“II”
“Uzun zaman önce” diye başlıyordu mutluluğa
dair öykülerim. Masalları çok severdim küçüklüğümde, birçok soluksuz gecemi
“uzun zaman önce”lerde geçirmişimdir. Güzel günlerdi, zamanın öncesine ulaşmaya
çalıştığım, günümü hep kaçırdığım yıllarımdı yaşanmadan gizlenen. Sonra
geçmişte yaşamanın bir işe yaramadığını anladım, hele masalsı bir geçmiş “uzun
zaman önceydi”. Ruhumun erişebileceğinden çok uzakta.

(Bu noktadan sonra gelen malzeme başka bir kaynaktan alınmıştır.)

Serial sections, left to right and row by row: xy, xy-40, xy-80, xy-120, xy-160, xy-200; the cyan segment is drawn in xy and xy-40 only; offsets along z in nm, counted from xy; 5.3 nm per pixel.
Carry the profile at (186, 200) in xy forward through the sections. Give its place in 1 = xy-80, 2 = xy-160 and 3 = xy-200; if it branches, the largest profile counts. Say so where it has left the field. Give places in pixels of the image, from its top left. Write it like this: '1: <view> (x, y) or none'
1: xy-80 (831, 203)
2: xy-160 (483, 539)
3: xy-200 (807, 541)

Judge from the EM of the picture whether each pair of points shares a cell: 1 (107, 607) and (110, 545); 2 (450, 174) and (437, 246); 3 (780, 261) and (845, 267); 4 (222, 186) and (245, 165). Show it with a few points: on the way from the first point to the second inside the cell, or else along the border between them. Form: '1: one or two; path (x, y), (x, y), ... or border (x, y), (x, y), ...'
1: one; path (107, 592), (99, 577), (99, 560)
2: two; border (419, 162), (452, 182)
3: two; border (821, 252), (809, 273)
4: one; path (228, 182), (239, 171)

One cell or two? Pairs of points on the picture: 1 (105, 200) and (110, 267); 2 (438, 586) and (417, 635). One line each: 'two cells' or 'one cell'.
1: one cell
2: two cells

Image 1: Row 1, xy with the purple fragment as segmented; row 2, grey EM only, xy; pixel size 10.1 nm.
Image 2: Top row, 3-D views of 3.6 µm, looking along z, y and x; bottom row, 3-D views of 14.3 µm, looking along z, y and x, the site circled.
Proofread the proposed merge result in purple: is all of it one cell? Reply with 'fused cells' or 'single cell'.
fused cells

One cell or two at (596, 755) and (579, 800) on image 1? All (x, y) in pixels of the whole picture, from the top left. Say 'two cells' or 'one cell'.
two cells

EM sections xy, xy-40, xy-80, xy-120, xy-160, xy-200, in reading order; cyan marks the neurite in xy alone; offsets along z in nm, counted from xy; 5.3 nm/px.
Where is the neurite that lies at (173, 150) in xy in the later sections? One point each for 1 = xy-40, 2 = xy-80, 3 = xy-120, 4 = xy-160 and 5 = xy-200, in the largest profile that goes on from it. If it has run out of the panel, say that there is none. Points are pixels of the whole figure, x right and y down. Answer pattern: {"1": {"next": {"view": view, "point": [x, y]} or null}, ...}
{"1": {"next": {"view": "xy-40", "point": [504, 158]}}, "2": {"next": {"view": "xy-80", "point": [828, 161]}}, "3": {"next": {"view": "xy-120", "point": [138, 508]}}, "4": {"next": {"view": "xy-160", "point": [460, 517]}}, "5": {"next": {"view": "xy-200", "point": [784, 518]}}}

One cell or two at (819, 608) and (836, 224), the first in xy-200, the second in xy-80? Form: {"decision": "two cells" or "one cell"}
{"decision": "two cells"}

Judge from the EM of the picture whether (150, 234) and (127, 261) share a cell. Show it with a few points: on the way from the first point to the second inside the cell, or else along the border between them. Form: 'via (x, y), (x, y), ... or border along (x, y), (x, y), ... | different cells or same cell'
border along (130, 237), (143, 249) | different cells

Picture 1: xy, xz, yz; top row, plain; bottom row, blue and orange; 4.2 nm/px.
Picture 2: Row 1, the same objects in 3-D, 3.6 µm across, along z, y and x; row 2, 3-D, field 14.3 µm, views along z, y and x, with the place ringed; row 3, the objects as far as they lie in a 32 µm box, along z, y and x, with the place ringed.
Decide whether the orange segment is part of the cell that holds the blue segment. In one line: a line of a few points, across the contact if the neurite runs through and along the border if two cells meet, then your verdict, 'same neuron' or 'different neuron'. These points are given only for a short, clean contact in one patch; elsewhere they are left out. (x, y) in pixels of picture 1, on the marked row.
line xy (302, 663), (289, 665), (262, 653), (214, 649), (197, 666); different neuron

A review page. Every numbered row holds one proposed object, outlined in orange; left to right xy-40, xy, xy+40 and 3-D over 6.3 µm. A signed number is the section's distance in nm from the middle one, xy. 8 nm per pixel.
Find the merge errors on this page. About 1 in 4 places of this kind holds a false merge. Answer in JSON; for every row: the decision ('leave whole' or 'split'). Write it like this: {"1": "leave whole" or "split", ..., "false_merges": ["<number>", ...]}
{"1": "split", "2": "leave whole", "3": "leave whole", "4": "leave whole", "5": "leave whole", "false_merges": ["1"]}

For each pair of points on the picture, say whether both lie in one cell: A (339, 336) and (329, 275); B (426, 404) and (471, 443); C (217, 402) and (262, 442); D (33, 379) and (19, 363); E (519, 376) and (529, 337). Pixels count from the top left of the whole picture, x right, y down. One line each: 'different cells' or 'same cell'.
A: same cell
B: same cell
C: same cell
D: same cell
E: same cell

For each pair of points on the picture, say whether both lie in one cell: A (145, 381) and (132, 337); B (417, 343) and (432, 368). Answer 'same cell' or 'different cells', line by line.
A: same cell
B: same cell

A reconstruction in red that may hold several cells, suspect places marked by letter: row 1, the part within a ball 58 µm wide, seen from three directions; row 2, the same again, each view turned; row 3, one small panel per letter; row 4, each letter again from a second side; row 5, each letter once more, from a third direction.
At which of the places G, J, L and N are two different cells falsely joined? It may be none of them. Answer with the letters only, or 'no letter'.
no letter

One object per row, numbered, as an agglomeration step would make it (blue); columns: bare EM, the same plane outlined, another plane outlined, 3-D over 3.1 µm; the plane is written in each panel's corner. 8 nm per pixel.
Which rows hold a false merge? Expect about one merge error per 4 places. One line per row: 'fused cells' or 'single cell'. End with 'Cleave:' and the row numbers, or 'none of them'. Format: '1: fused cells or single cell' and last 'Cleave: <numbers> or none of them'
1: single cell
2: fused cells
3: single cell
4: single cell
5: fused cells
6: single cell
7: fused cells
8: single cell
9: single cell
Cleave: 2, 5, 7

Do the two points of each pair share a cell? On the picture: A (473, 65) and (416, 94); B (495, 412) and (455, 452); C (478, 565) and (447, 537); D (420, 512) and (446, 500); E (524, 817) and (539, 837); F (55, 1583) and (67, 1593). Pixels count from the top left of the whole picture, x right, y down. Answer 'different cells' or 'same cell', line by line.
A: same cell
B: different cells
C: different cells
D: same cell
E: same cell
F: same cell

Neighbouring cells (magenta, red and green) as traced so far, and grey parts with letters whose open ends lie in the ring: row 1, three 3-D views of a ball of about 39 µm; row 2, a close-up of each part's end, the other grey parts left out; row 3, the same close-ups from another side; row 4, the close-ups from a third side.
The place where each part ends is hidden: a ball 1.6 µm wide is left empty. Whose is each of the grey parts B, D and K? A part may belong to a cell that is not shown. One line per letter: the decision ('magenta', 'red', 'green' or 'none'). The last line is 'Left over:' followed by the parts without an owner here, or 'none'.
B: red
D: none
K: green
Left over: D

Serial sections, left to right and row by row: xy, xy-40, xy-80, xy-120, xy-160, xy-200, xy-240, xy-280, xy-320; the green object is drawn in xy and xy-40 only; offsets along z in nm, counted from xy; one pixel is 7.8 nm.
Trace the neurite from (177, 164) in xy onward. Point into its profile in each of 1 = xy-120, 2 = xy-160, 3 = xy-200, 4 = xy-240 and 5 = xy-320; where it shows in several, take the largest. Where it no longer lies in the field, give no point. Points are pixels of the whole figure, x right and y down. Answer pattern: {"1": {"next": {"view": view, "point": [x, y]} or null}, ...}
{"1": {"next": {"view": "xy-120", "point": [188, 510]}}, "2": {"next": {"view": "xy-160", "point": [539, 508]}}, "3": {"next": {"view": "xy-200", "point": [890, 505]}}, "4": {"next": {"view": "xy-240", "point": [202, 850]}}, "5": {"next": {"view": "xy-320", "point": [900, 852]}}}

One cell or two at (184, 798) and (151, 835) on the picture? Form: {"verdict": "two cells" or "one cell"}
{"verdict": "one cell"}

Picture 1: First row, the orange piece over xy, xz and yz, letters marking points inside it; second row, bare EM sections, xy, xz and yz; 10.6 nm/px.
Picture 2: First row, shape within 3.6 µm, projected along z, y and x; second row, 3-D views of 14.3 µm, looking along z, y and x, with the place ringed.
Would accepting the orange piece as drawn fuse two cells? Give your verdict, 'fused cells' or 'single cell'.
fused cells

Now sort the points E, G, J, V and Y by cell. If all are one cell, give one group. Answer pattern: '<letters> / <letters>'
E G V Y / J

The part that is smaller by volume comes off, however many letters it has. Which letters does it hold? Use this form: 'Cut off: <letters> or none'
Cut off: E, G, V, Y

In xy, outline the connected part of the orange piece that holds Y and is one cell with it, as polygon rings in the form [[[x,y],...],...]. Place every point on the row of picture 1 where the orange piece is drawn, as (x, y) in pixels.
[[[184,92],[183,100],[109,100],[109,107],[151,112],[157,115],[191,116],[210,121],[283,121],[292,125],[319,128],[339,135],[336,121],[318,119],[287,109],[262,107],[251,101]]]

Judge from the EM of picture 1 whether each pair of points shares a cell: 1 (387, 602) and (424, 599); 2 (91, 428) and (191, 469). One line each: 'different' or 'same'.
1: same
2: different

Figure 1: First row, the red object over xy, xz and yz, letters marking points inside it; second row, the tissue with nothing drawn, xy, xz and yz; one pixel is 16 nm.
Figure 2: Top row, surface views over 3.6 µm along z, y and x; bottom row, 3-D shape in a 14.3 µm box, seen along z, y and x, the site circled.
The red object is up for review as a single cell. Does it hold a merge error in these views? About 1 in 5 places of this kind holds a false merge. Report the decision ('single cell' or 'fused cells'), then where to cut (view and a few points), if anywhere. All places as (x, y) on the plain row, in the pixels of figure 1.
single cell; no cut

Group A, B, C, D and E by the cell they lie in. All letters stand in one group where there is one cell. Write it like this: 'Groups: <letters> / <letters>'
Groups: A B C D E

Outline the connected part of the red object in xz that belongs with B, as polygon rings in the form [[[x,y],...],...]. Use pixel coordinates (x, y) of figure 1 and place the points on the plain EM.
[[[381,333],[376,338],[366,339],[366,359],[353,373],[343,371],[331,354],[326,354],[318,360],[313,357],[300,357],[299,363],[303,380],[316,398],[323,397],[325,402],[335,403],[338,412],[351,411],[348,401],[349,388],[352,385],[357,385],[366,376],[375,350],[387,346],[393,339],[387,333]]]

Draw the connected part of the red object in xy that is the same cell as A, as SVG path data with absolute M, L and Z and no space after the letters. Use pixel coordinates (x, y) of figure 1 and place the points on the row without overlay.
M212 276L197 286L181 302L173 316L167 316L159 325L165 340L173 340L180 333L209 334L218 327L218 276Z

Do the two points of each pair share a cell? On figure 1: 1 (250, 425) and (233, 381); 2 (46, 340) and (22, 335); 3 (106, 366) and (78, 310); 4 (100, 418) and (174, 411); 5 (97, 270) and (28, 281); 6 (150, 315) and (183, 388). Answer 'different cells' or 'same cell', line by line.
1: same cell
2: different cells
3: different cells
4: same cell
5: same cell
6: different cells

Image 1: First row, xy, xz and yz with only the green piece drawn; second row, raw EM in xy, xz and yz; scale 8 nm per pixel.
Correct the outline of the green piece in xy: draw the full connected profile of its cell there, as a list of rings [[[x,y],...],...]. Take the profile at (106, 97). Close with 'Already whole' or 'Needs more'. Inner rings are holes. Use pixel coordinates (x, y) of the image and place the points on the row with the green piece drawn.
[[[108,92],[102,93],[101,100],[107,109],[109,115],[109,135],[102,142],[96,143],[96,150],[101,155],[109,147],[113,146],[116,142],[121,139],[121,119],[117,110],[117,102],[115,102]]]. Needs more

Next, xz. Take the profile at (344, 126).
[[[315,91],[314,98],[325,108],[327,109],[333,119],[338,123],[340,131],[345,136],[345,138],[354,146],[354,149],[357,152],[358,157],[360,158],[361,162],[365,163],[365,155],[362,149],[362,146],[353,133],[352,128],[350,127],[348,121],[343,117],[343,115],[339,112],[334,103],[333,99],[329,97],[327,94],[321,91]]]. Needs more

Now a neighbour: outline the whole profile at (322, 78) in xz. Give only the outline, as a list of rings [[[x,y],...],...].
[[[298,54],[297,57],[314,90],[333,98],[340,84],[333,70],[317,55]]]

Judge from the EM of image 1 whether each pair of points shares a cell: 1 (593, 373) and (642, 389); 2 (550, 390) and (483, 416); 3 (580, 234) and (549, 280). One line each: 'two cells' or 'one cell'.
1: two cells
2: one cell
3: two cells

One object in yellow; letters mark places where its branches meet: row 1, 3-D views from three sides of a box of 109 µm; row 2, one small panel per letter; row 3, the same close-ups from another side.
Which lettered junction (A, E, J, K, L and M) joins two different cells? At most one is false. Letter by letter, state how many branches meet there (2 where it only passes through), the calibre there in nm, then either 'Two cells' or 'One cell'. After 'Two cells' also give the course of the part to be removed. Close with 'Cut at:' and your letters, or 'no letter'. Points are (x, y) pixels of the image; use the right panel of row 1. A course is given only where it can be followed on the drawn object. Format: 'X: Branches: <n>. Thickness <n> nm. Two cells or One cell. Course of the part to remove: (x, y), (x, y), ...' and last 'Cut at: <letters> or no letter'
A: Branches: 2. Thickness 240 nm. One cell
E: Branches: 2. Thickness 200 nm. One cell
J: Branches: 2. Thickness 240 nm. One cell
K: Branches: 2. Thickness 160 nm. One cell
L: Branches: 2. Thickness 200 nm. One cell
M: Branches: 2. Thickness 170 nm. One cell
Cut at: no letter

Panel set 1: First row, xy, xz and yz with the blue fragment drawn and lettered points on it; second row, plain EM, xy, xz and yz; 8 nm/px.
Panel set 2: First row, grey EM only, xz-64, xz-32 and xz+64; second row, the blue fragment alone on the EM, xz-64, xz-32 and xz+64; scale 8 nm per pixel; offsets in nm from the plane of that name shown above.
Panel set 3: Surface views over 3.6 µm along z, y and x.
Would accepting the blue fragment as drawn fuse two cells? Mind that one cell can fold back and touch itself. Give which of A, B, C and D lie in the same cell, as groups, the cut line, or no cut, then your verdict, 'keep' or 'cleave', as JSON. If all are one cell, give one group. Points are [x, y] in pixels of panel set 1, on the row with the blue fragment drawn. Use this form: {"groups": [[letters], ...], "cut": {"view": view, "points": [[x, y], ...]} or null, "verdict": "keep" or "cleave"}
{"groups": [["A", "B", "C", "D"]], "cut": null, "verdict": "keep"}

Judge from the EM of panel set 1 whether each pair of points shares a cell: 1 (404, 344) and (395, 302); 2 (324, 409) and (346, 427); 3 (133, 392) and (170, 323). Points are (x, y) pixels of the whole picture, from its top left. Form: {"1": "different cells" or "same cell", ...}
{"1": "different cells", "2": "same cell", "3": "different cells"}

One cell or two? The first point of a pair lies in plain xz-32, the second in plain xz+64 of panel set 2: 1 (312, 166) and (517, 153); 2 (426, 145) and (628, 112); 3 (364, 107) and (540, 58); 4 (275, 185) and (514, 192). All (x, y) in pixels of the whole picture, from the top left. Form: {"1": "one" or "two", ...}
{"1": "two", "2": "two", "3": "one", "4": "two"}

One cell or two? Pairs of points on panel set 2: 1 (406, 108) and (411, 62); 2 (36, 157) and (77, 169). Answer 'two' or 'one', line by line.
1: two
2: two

Günlerim yerinde saymaya devam etti takvim
yaprakları solup yerçekimine kurban giderken. Bazen -bunun için mutlu olmam gerekirdi, bu da
oldukça nadir olurdu- zamanı durdurmak isterdim veya sadece dışarı da dursa
zaman, benim anlarım yaşanmaya devam etse. Baki kalırdı diye düşünürdüm
mutluluk, sahi herhangi bir şey baki kalabilir miydi sonsuza kadar?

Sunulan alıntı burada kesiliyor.